The IL23R gene (Interleukin 23 receptor), located on the short arm of chromosome 1 (1p31.3), encoding the protein receptor for interleukin 23. This protein is embedded in the cell membrane of various types of immune system cells, including T cells, natural killer (NK) cells, monocytes and dendritic cells. These cells identify foreign substances and defend the body against infection and disease. Cell surface receptor, interleukin 23 interacts with a protein called interleukin 23. When interleukin 23 protein binds to its receptor, a series of chemical signals within the cell are fired. These signals promote inflammation and help coordinate the immune system 's response to foreign invaders such as bacteria and viruses.

The gene IRF5 (Interferon regulatory factor 5), located on the long arm of chromosome 7 (7q32), encoding a regulatory protein called interferon factor 5 (IRF5), which acts as a transcription factor.
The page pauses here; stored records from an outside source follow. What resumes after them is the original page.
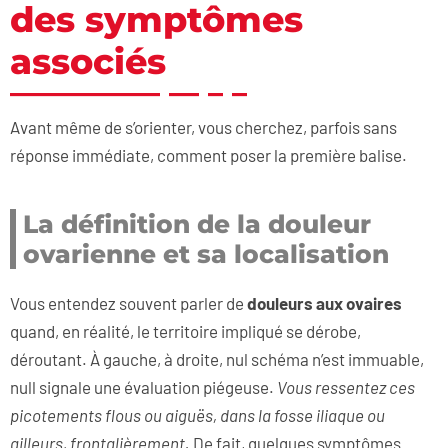
des symptômes
associés
Avant même de s’orienter, vous cherchez, parfois sans
réponse immédiate, comment poser la première balise.
La définition de la douleur
ovarienne et sa localisation
Vous entendez souvent parler de
douleurs aux ovaires
quand, en réalité, le territoire impliqué se dérobe,
déroutant. À gauche, à droite, nul schéma n’est immuable,
null signale une évaluation piégeuse.
Vous ressentez ces
picotements flous ou aiguës, dans la fosse iliaque ou
ailleurs, frontalièrement.
De fait, quelques symptômes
When a virus is detected in a cell, the gene encodes IRF5 IRF5 protein. The protein binds to specific DNA regions that regulate the activity of genes encoding interferons and other cytokines. Cytokines are proteins that help fight infection and inflammation by regulating the activity of immune system cells. In particular, interferons control the activity of genes that help block virus replication, and stimulate the activity of certain immune system cells known as natural killer cells (NK cells).

The PTPN2 (protein tyrosine phosphatase, non-receptor type 2), located on the short arm of chromosome 18 (18p11.3-p11.2), encodes a protein family member protein tyrosine phosphatase (PTP). Members of the PTP family share a highly conserved catalytic motif that is essential for catalytic activity. PTPs are known to be molecules that regulate a variety of cellular processes including cell growth, differentiation, mitotic cycle, and transforming oncogene signaling.

The inheritance pattern of ulcerative colitis is unknown because that may be involved many genetic and environmental factors. Although the inheritance pattern of this disease is unclear, having a relative with ulcerative colitis increases the risk of developing the disease.

Tests in IVAMI: in IVAMI perform detection of mutations associated with ulcerative colitis, by complete PCR amplification of the exons of ABCB1, IL10RA, IL10RB, IL23R, IRF5 PTPN2 or genes, respectively, and subsequent sequencing.

Samples recommended: EDTA blood collected for separation of blood leukocytes, or impregnated sample card with dried blood (IVAMI may mail the card to deposit the blood sample).